CVE-2022-49771

Name of the Vulnerable Software and Affected Versions Linux kernel (affected versions not specified)

Description A bug in the Linux kernel's dm ioctl has been resolved. The issue occurs when the list versions function estimates the required space using the dm target iterate(list version get needed, &needed) call and then fills the space using the dm target iterate(list version get info, &iter info) call. However, between these two calls, there is no lock held, and target modules can be loaded, potentially causing the second dm target iterate call to need more space than initially estimated. The code attempts to handle this overflow but does so incorrectly, potentially leading to data being written past the param->data size value. This can cause part of the result to be truncated when copied into userspace. The estimated number of potentially affected devices worldwide is not available. There is no information about real-world incidents where this issue was exploited.
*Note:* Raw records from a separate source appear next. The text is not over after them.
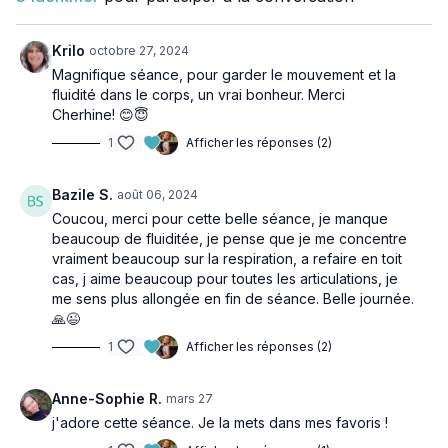
Krilo
octobre 27, 2024
Magnifique séance, pour garder le mouvement et la
fluidité dans le corps, un vrai bonheur. Merci
Cherhine! 😊😇
1
Afficher les réponses (2)
Bazile S.
août 06, 2024
Coucou, merci pour cette belle séance, je manque
beaucoup de fluiditée, je pense que je me concentre
vraiment beaucoup sur la respiration, a refaire en toit
cas, j aime beaucoup pour toutes les articulations, je
me sens plus allongée en fin de séance. Belle journée.
🙏😉
1
Afficher les réponses (2)
Anne-Sophie R.
mars 27
j'adore cette séance. Je la mets dans mes favoris !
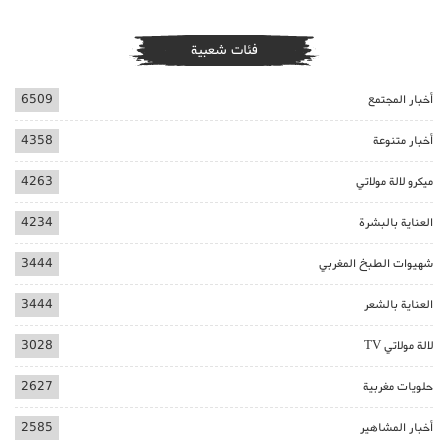
فئات شعبية
أخبار المجتمع
6509
أخبار متنوعة
4358
ميكرو لالة مولاتي
4263
العناية بالبشرة
4234
شهيوات الطبخ المغربي
3444
العناية بالشعر
3444
لالة مولاتي TV
3028
حلويات مغربية
2627
أخبار المشاهير
2585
Recommendations To resolve this issue, update the Linux kernel to a version that includes the fix for this bug. Specifically, the fix involves setting iter info.end = (char *)vers + needed; to guarantee that the second dm target iterate call will write only up to the needed buffer and exit with DM BUFFER FULL FLAG if it overflows the needed space. As a temporary workaround, consider restricting access to the vulnerable dm ioctl interface until a patch is available. At the moment, there is no information about a newer version that contains a fix for this vulnerability.